◆ PASSAGE:
☆ ☆ ☆

Notes on Data Quality…

You know how it goes – you start trying to track down a forward “forthcoming” reference and you end up wending your way through all manner of things until you get back to where you started none the wiser… So here’s a snapshot of several docs I found trying to source the original forward reference for following table, found in Improving information to support decision making: standards for better quality data (November 2007, first published October 2007) with the crib that several references to it mentioned the Audit Commission…

datainfoKnowledge

The first thing I came across was The Use of Information in Decision Making – Literature Review for the Audit Commission (2008), prepared by Dr Mike Kennerley and Dr Steve Mason, Centre for Business Performance Cranfield School of Management, but that wasn’t it… This document does mention a set of activities associated with the data-to-decision process: Which Data, Data Collection, Data Analysis, Data Interpretation, Communication, Decision making/planning.

☆ ☆ ☆

◆ GIVEN DATA:
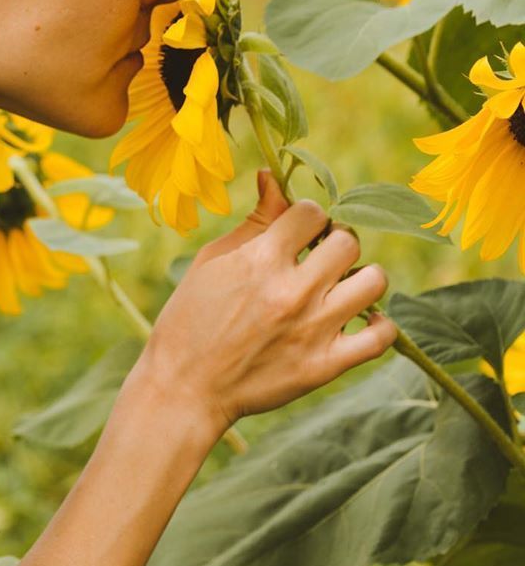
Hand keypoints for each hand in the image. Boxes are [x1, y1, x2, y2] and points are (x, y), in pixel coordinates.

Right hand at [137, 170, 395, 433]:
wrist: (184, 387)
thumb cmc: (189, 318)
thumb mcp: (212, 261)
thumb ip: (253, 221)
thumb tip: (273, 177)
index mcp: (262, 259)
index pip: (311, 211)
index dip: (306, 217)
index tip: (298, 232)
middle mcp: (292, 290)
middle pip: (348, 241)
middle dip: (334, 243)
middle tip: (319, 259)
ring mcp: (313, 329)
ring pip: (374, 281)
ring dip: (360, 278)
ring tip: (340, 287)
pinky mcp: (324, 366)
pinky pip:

☆ ☆ ☆

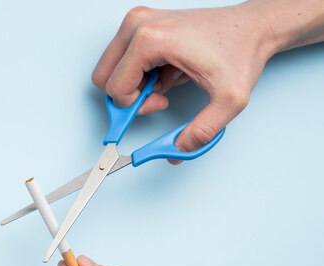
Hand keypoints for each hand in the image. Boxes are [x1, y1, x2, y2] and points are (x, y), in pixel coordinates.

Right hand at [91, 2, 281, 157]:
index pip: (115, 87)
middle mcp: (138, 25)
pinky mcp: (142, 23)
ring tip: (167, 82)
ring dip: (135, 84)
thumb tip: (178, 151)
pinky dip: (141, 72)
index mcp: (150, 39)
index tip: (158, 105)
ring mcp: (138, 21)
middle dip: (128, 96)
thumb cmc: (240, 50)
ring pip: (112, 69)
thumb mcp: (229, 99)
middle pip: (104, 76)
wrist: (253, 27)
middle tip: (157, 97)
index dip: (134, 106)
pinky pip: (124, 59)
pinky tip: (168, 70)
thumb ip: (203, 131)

☆ ☆ ☆

◆ REQUIRED ACTIONS:
1: According to the data quality notes, who prepared the 2008 literature review on the use of information in decision making for the Audit Commission?
2: Extend the data quality notes from their last sentence.

◆ ACTIVITY ANSWERS:
1: Dr Mike Kennerley and Dr Steve Mason, of the Centre for Business Performance at Cranfield School of Management, prepared it.

2:
The data and information definitions from the table do appear in a footnote – without reference – in Nothing but the truth? A discussion paper from the Audit Commission in Nov 2009, but that’s even later… The document does, however, identify several characteristics (cited from an earlier 2007 report (Improving Information, mentioned below…), and endorsed at the time by Audit Scotland, Northern Ireland Audit Office, Wales Audit Office and CIPFA, with the strong support of the National Audit Office), that contribute to a notion of “good quality” data:

Good quality data is accurate, valid, reliable, timely, relevant and complete. Based on existing guidance and good practice, these are the dimensions reflected in the voluntary data standards produced by the Audit Commission and the other UK audit agencies
* „Accuracy – data should be sufficiently accurate for the intended purposes.
* Validity – data should be recorded and used in compliance with relevant requirements.
„* Reliability – data should reflect stable and consistent data collection processes across collection points and over time.
„* Timeliness – data should be captured as quickly as possible after the event or activity and must be available for the intended use within a reasonable time period.
„* Relevance – data captured should be relevant to the purposes for which it is used.
„* Completeness – data requirements should be clearly specified based on the information needs of the body and data collection processes matched to these requirements.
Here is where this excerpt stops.